Page text |
# # #
Let’s go to the present. What was your response when you learned about the plans to now start building the entire Crown Road to a total width of 16.7 metres, which includes two shoulders of 5 metres each, for use by pedestrians, cyclists and public transport? 

I became a member of the L’Avenir d’Auroville team in 2009, and from December 2012 to 2018, I was a member of the first Town Development Council. In both teams I was in charge of infrastructure development. The parameters for the study of the section of the Crown Road from the Solar Kitchen to the Mahalakshmi Home were proposed by me and the study and calculations were done in collaboration with Dirk Nagelschmidt of Aqua Engineering. So I know about road widths and infrastructure corridors. But the present plans for the Crown Road have major flaws. I am working on a report to elaborate these mistakes. The simple fact of making a road this wide, of course, is an indication that it may become just an ordinary road.

So you are against the Crown Road?
# # #
Requests |
1/ In the Crown Road interview, who did the study and calculations for the section from the Solar Kitchen to the Mahalakshmi Home together with the interviewee?
2/ Continue the Crown Road interview from its last line onward.

Supplied records |
# # #
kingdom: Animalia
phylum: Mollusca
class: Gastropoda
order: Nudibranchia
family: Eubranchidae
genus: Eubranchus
# # #
In response |
1/ Dirk Nagelschmidt of Aqua Engineering.

2/
No. The Crown Road can and should be done. But I see the Crown as an opportunity to create unity if people come together to discuss and agree how best it can be built; but not when it is unilaterally imposed. We need a group of everyone concerned. The top-down approach does not work. 

And yes, I have reservations. The first and main one is that the only mobility plan approved by Roger Anger in 2005 has never been reviewed and updated. This plan is clearly made for a city where 50,000 residents are living. No phasing has been incorporated, based on population increase, no survey of existing terrain conditions, etc. The present Town Development Council (TDC) is not working in harmony with the approved Master Plan, as it has not produced any Development Plan, including an actualized mobility plan, to justify the building of this road. It is unbelievable that this is being ignored, and that present-day realities are not being addressed.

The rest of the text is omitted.